The invention has the following advantages and beneficial effects:
according to the power data quality evaluation method and the device thereof, the evaluation and verification process integrates the data quality evaluation and verification result of the reference layer and the data evaluation and verification result of the standard layer; comprehensive evaluation is carried out from data quality intrinsic characteristic dimension, general technical characteristic dimension and combination of refinement dimension (namely criterion layer) facing to specific subject field, and quality level of data resources is reflected by a plurality of quality dimensions rather than measurement of individual quality dimensions; and weights are distributed to the quality assessment indexes of the specific subject field refinement dimension so as to more accurately assess the quality of the data.
Drawings
The accompanying drawings, which are included to provide a further understanding of the embodiments of the invention and are incorporated in and constitute a part of this application, illustrate embodiment(s) of the invention and together with the description serve to explain the principles of the invention. In the drawings:
FIG. 1 is a schematic view of the evaluation method of the present invention;
FIG. 2 is a schematic diagram showing the details of the evaluation method of the present invention;
FIG. 3 is a schematic diagram of a base layer data evaluation index system;
FIG. 4 is a schematic diagram of a standard layer data evaluation index system;
FIG. 5 is a schematic diagram of a data quality assessment process of the standard layer;
Detailed Description
In order to make the objects, technical solutions and advantages of the present invention more apparent, the present invention is further described in detail below with reference to examples and accompanying drawings, and the exemplary embodiments and descriptions thereof are only used for explaining the present invention and are not meant to limit the present invention.
Example 1
As shown in fig. 1-2, the quality of the power data collected by the utility power company in 3 months of 2015 is analyzed by using the power data quality assessment method and the device thereof, and the analysis is performed from four aspects of overall normative analysis, archival data quality analysis, curve data quality analysis and historical data quality analysis, wherein the specific analysis is as follows (the standard layer data quality assessment process is shown in fig. 5).
Analyzing an object
Detailed data on power consumption information acquisition for 3 months in 2015 of a certain city are analyzed, and specific analysis objects are shown in table 1.
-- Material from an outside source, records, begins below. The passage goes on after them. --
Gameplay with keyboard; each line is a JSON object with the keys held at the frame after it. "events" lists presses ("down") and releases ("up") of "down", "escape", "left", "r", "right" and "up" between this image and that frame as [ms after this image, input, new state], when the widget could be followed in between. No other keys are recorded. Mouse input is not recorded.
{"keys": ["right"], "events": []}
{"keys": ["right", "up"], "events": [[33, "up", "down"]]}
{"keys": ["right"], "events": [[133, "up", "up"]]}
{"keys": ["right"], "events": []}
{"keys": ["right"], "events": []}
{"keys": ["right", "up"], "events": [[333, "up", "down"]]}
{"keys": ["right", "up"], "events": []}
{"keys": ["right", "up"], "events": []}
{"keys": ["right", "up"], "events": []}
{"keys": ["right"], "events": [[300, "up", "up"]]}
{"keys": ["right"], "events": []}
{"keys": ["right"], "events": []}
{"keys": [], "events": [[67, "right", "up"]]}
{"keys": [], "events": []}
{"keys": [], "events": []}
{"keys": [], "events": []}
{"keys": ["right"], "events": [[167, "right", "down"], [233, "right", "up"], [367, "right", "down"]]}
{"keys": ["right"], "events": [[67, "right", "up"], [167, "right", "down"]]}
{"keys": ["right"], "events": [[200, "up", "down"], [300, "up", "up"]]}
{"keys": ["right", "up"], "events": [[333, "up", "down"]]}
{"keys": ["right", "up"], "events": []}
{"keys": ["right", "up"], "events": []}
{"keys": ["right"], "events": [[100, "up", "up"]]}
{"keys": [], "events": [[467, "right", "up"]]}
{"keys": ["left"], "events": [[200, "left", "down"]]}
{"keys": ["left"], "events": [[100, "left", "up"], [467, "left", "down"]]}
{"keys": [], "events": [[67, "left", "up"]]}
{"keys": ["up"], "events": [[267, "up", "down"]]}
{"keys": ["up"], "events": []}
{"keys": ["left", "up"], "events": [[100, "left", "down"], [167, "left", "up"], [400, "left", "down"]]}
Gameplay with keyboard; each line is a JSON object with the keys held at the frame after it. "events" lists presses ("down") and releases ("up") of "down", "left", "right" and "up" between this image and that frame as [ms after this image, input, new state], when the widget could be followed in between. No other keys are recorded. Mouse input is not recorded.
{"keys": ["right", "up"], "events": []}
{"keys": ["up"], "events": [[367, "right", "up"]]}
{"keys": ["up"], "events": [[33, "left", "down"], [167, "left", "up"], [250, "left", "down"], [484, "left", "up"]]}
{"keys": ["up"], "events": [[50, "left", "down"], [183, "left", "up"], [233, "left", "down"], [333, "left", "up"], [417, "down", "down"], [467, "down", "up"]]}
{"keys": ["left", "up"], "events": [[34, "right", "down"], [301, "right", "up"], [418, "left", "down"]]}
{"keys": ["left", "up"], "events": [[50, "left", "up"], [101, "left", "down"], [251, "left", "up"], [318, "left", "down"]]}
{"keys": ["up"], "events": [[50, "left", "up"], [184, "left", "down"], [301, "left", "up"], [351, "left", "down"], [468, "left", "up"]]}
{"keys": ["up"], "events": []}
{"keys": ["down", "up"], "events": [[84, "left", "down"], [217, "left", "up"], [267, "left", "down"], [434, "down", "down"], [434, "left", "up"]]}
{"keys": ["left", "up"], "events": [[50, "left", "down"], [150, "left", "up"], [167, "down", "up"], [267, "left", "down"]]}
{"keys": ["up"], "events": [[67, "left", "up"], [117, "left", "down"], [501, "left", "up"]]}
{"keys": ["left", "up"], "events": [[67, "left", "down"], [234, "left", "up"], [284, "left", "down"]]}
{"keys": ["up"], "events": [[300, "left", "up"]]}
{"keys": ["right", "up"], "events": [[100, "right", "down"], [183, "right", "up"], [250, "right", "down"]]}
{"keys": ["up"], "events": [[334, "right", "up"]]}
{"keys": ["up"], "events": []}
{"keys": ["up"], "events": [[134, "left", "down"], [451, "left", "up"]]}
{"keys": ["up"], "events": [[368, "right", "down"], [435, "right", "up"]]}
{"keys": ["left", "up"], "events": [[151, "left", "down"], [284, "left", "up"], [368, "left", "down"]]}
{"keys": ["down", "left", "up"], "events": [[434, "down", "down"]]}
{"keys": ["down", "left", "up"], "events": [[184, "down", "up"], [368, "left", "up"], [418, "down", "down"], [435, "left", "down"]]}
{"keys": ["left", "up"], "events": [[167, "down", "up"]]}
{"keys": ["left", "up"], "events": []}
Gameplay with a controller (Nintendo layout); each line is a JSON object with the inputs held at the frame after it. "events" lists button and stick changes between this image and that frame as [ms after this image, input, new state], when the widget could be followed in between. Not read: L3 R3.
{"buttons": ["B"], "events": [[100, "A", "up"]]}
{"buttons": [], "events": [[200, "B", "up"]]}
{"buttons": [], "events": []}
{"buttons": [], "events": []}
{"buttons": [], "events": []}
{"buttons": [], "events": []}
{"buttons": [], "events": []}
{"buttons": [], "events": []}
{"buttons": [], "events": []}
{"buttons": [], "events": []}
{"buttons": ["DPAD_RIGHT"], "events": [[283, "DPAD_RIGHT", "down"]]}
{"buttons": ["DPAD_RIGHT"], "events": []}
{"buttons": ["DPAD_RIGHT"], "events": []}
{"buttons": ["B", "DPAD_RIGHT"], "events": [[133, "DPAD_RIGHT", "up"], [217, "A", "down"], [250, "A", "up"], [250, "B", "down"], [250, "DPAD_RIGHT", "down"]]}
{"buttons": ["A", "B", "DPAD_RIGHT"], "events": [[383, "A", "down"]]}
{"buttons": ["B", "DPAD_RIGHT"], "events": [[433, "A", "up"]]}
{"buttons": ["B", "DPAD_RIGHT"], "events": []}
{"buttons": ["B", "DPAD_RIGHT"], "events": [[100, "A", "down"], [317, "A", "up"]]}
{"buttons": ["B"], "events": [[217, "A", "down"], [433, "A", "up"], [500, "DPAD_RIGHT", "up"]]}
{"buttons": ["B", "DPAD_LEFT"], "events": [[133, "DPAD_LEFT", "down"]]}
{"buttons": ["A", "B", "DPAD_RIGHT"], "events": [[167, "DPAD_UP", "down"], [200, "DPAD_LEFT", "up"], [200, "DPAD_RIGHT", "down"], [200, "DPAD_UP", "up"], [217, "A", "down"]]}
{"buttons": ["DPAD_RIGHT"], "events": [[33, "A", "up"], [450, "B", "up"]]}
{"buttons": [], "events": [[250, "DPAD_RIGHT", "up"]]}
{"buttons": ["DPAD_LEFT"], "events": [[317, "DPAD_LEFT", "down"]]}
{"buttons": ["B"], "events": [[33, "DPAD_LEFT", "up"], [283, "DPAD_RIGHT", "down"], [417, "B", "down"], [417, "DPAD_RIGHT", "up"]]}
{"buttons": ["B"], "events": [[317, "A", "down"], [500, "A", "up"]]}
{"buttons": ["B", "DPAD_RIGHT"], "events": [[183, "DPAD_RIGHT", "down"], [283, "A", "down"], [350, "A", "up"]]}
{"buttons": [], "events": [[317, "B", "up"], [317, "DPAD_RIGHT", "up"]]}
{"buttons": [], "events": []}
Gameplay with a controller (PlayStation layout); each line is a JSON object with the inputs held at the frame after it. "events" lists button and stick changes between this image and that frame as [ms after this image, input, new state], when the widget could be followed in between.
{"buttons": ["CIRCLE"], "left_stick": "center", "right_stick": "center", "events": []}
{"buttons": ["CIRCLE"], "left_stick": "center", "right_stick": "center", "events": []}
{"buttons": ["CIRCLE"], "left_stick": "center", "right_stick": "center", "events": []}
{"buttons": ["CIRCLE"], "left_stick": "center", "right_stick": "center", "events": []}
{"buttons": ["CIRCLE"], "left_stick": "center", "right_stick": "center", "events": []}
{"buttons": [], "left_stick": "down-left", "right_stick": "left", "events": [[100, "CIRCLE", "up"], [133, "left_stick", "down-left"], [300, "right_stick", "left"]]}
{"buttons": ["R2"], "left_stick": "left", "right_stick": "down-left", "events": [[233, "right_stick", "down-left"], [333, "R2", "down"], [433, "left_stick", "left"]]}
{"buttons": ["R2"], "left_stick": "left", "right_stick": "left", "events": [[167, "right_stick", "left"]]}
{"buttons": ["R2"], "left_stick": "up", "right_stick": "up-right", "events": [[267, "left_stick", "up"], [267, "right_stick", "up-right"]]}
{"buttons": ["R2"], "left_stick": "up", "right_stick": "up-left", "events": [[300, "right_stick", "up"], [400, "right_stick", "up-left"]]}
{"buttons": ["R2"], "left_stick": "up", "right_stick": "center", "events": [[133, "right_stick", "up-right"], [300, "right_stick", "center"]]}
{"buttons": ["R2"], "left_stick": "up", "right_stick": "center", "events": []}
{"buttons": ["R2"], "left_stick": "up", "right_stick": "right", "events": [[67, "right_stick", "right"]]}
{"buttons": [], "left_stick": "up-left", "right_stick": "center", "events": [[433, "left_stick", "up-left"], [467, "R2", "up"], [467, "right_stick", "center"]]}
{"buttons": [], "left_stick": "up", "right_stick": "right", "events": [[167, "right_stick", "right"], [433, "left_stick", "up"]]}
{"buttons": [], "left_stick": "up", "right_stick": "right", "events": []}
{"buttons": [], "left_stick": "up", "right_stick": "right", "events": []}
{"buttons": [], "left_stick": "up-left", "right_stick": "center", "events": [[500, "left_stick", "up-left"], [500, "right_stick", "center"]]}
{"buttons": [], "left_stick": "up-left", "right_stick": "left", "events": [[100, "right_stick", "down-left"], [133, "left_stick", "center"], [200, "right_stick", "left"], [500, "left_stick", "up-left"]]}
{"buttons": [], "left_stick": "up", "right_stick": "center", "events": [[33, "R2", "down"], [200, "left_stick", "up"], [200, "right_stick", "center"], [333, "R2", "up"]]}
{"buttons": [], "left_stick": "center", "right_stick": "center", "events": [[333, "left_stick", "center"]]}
Table 1 data quality analysis involves a database table listing
Figure BDA0002482538430000061
The data quality analysis is based on a Hadoop big data analysis platform, advanced technologies such as HDFS distributed storage, a Hive database, an Hbase data warehouse and memory calculation are fully utilized, and the efficiency of data quality assessment work is improved. The execution time of the query sentences with the same complexity based on the Oracle database is in the minute level, and the execution time of the query sentences based on the Hadoop big data platform is in the second level.
The data quality analysis overall is shown in table 2.
Table 2 data quality analysis general conditions
Figure BDA0002482538430000062
Figure BDA0002482538430000071
And judging according to the results in the table 2, comprehensively analyzing 4 dimensions of the overall normative, the archival data quality, the curve data quality and the historical data quality, and meanwhile, displaying 2 quantifiable analysis results of the overall integrity of the curve data and the overall accuracy of the curve data in a highlight mode. The overall normalization of the analysis object is better, and the quality problems of archive data, curve data and historical data exist during deep quality analysis.
Example 2
As shown in fig. 3, the evaluation check of the base layer data evaluation index system includes three layers: verifying the time sequence data based on the power grid operation attribute value; running data verification of a plurality of data sources based on a power grid; checking the incidence relation between the operation data based on the power grid;
the check level of the time sequence data based on the power grid operation attribute value comprises the following steps;
and (3) judging a time-interval set threshold value: and dividing the regular data set into different time interval intervals, respectively setting a maximum threshold and a minimum threshold according to the fluctuation range of the regular data set, and judging that each data in the maximum threshold and the minimum threshold interval meets the time interval threshold evaluation rule.
Data transverse comparison: and comparing the data at a certain moment with the data before and after the moment, and if the difference is greater than a certain threshold, judging that the data transverse comparison evaluation rule is not satisfied.
Data longitudinal comparison: and comparing the data value at a certain moment with the data values at the same moment in the previous 1 day and the previous 2 days respectively, and if the deviation is greater than a set threshold value, judging that the data longitudinal comparison evaluation rule is not satisfied.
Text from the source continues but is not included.